The ‘Women’s Medical Society’ was the impressive-sounding name of the clinic Kermit B. Gosnell, M.D., operated for almost four decades in West Philadelphia. The clinic was anything but impressive. It reeked of animal urine, courtesy of the cats that were allowed to roam (and defecate) freely. Furniture and blankets were stained with blood. Instruments were not properly sterilized. Disposable medical supplies were not disposed of; they were reused, over and over again. Medical equipment--such as the defibrillator, the EKG, the pulse oximeter, the blood pressure cuff--was generally broken; even when it worked, it wasn’t used. The emergency exit was padlocked shut. And scattered throughout, in cabinets, in the basement, in a freezer, in jars and bags and plastic jugs, were fetal remains. It was a baby charnel house.
The people who ran this sham medical practice included no doctors other than Gosnell himself, and not even a single nurse. Two of his employees had been to medical school, but neither of them were licensed physicians. They pretended to be. Everyone called them ‘Doctor,’ even though they, and Gosnell, knew they weren’t. Among the rest of the staff, there was no one with any medical licensing or relevant certification at all. But that didn’t stop them from making diagnoses, performing procedures, administering drugs.

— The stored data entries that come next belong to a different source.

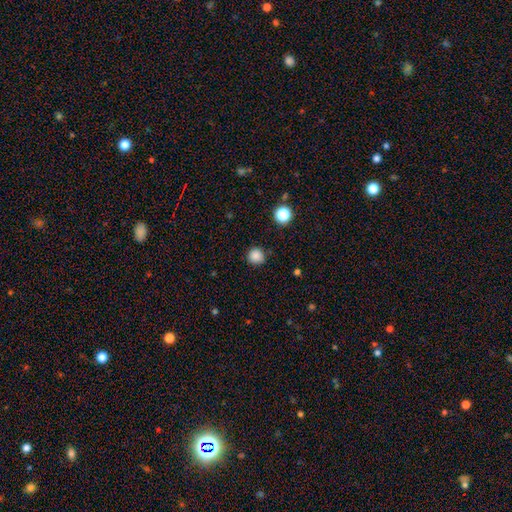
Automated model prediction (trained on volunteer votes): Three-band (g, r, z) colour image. It shows a smooth galaxy with no disk features (85%) that is round (94%). Merging: none (88%).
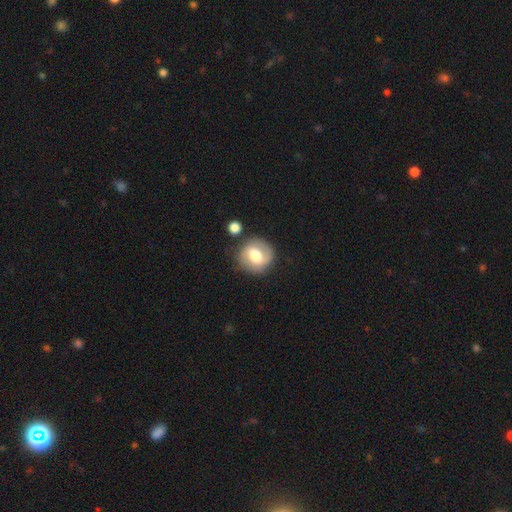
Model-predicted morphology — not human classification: featured or disk 47%, smooth 46%, star or artifact 7%. Down the decision tree: merging — none (75%).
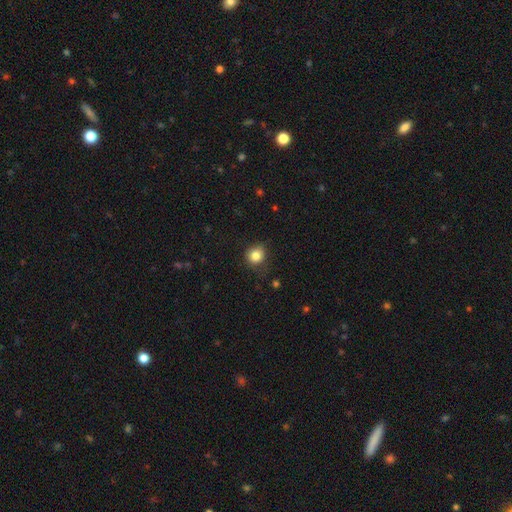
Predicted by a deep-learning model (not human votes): Smooth or featured?
  - smooth: 83% *
  - star or artifact: 11%
  - featured or disk: 6%
How rounded?
  - round: 80% *
  - in between: 20%
  - cigar-shaped: 1%
Merging?
  - none: 75% *
  - minor disturbance: 19%
  - major disturbance: 5%
  - merger: 1%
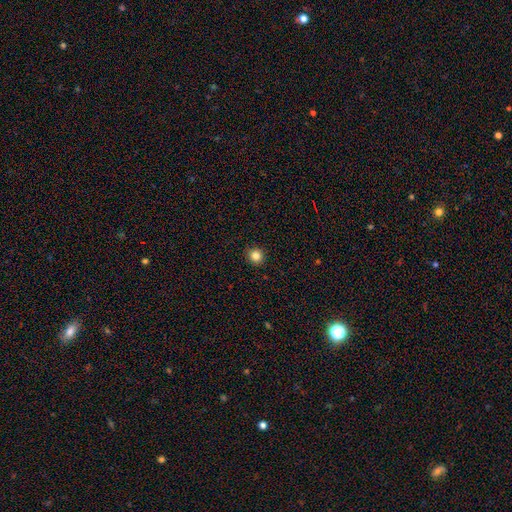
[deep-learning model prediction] Q: Smooth or featured?
A: smooth (84%); runner-up: star or artifact (12%)
Q: How rounded?
A: round (93%); runner-up: in between (6%)
Q: Merging?
A: none (93%); runner-up: minor disturbance (5%)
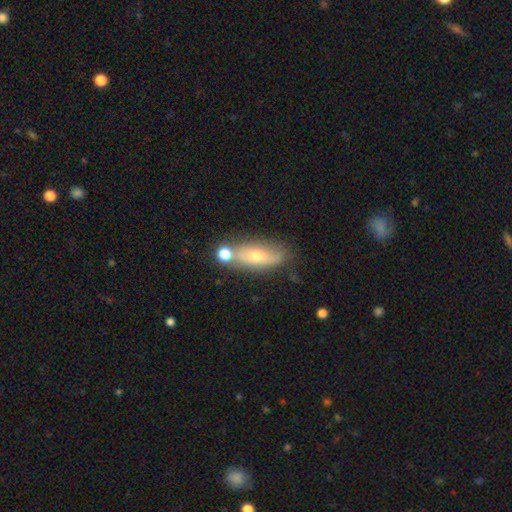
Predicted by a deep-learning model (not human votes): Morphology: type=smooth (49%); merging=none (58%).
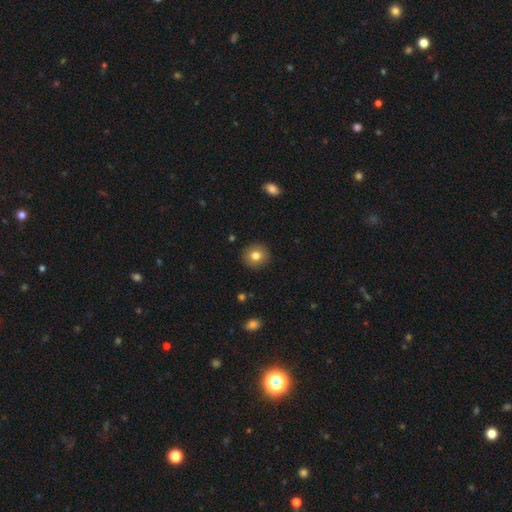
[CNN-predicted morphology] Smooth or featured? Predicted: smooth (p=0.80). How rounded? Predicted: round (p=0.90). Merging? Predicted: none (p=0.91).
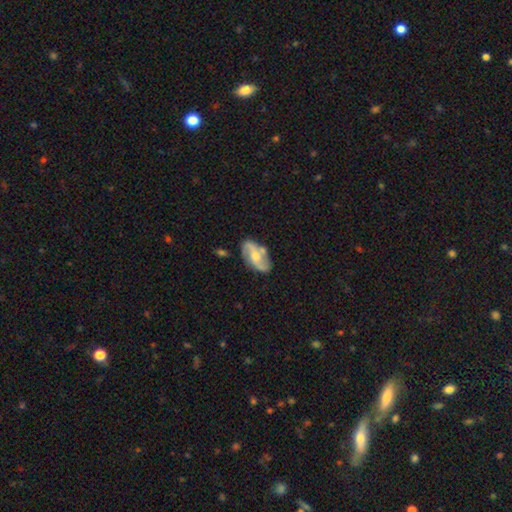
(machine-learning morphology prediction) The model was most divided on "spiral winding": loose: 45%, medium: 40%, tight: 15%. Remaining: edge-on disk — no (94%); spiral arms — yes (89%); spiral arm count — 2 (87%); smooth or featured — featured or disk (72%); merging — none (70%); bulge size — moderate (59%); bar — no (46%).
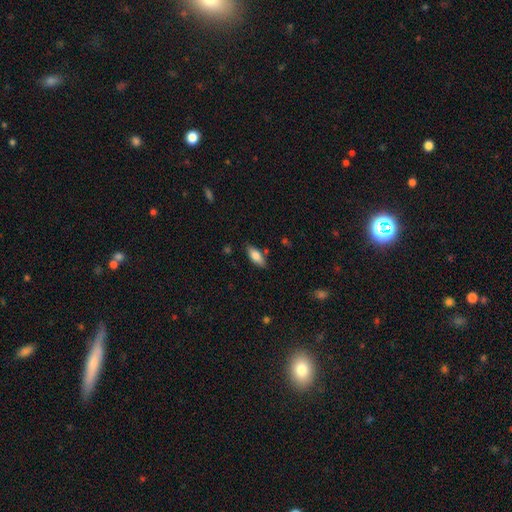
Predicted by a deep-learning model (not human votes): The model was most divided on "how rounded": in between: 78%, cigar-shaped: 20%, round: 2%. More confident: merging — none (79%); smooth or featured — smooth (77%).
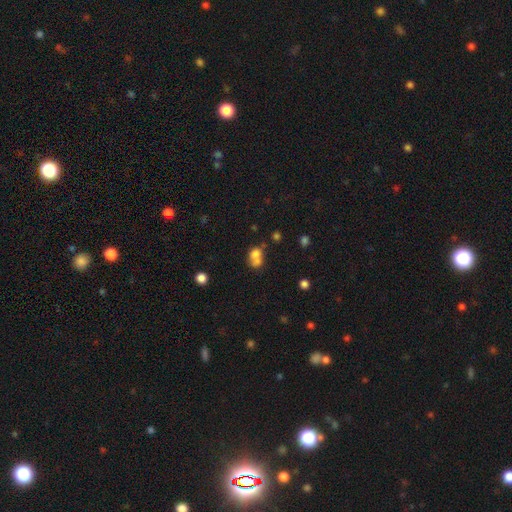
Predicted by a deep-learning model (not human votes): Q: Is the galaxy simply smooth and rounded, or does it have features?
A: smooth — 71%.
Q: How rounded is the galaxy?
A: round — 52%.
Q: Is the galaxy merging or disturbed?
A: merger — 58%.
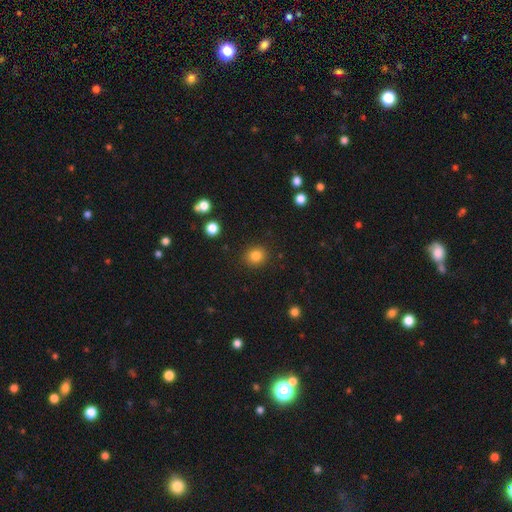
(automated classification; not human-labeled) The model was most divided on "how rounded": round: 82%, in between: 18%, cigar-shaped: 1%. More confident: merging — none (90%); smooth or featured — smooth (84%).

Because the real business of the ‘Women’s Medical Society’ was not health; it was profit. There were two primary parts to the operation. By day it was a prescription mill; by night an abortion mill. A constant stream of ’patients’ came through during business hours and, for the proper payment, left with scripts for Oxycontin and other controlled substances, for themselves and their friends. Gosnell didn’t see these ’patients’; he didn’t even show up at the office during the day. He just left behind blank, pre-signed prescription pads, and had his unskilled, unauthorized workers take care of the rest. The fake prescriptions brought in hundreds of thousands of dollars a year. But this drug-selling operation is the subject of separate investigation by federal authorities. Our focus was on the other side of the business.
Murder [happened] in plain sight. With abortion, as with prescriptions, Gosnell’s approach was simple; keep volume high, expenses low--and break the law. That was his competitive edge.
Pennsylvania, like other states, permits legal abortion within a regulatory framework. Physicians must, for example, provide counseling about the nature of the procedure. Minors must have parental or judicial consent. All women must wait 24 hours after visiting the facility, in order to fully consider their decision. But Gosnell’s compliance with such requirements was casual at best. At the Women’s Medical Society, the only question that really mattered was whether you had the cash. Too young? No problem. Didn’t want to wait? Gosnell provided same-day service.
The real key to the business model, though was this: Gosnell catered to the women who couldn’t get abortions elsewhere--because they were too pregnant. Most doctors won’t perform late second-trimester abortions, from approximately the 20th week of pregnancy, because of the risks involved. And late-term abortions after the 24th week of pregnancy are flatly illegal. But for Dr. Gosnell, they were an opportunity. The bigger the baby, the more he charged.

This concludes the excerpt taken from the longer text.